I want to parse different kinds of chunks in a file with varying length, so I created a function to read out a chunk by passing in the ifstream, like this:

void parse_next(std::ifstream& input_file, std::vector<uint8_t>& data, size_t count)
{
    std::copy_n(
        std::istreambuf_iterator<char>(input_file),
        count,
        std::back_inserter(data)
    );
}

I expected the file position to increment count, i.e.,

// some init code
size_t const pos_before{input_file.tellg()};
parse_next(input_file, data, count);
size_t const pos_after{input_file.tellg()};

// this assumption is _not_ correct! 
assert(count == (pos_after - pos_before)); 

// but this is!
assert((count - 1) == (pos_after - pos_before));

However, using the input_file.read() with count instead of std::copy_n gives the right count.

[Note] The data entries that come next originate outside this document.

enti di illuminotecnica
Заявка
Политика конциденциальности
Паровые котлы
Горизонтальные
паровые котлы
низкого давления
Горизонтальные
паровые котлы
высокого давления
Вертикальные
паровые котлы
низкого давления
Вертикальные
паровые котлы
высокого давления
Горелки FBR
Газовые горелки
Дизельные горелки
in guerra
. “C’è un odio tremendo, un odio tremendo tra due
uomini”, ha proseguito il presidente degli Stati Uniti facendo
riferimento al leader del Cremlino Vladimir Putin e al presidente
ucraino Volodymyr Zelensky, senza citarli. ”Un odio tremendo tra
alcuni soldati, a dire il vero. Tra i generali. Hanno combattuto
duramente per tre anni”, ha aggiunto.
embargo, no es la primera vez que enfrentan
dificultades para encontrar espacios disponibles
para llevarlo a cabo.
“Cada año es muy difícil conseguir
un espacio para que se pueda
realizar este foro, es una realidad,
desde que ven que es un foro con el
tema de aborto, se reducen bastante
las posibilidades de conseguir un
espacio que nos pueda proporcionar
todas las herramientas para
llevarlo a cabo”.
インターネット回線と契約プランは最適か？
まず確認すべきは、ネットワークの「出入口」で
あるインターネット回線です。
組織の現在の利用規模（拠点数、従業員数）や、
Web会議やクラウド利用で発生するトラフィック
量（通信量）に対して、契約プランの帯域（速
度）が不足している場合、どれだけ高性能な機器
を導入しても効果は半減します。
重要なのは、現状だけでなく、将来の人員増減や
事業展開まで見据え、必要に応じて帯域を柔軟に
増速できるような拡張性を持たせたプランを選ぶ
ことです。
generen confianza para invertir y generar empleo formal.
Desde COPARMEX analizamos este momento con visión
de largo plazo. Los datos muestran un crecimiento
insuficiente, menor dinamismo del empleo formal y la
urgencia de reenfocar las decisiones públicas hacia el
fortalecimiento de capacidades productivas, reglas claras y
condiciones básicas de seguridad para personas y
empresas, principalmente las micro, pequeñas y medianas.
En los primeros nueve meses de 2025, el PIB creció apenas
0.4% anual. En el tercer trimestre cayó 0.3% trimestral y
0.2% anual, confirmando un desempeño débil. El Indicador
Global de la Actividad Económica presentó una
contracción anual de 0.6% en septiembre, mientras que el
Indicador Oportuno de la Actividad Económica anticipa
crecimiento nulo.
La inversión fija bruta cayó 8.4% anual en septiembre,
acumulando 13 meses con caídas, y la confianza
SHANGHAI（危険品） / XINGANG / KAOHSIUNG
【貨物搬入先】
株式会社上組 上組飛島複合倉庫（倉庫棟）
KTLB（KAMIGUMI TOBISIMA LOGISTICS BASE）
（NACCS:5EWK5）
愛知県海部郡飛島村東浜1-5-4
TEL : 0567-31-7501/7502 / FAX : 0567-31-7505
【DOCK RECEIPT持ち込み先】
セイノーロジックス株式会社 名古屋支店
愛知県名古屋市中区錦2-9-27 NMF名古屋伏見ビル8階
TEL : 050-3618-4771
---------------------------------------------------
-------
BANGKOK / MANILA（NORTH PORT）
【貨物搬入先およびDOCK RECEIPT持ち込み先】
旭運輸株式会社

So what's going on here? I can't see anywhere in the documentation of istreambuf_iterator where this is mentioned. Or is it the std::copy_n that is messing with me?

Note that in the example above, we can assume that there is plenty of data left to read, so it is not because the file is empty. Further, the file is opened as binary.

Solution

You're using istreambuf_iterator. It is an input-only iterator. Imagine that you have a file with 5 bytes and you read count=2:

It calls sgetc to read the first byte. This does not advance the stream position.
Since count=2, copy_n needs one more byte. So it increments the stream position.
It reads the second byte using sgetc.
Since count=2, no more byte are required. copy_n returns.

Note that only step 2 increments the stream position, and it only needs to be called once when reading two characters.

Yes, this is strange. But most people would just use input_file.read(). I've almost never seen people use istreambuf_iterator in production code...not least of all because it is inefficient for your type of use case.

We could say hey, let's change copy_n to increment the iterator before returning. That would fix this 0.1% use case, at the cost of slowing down other use cases.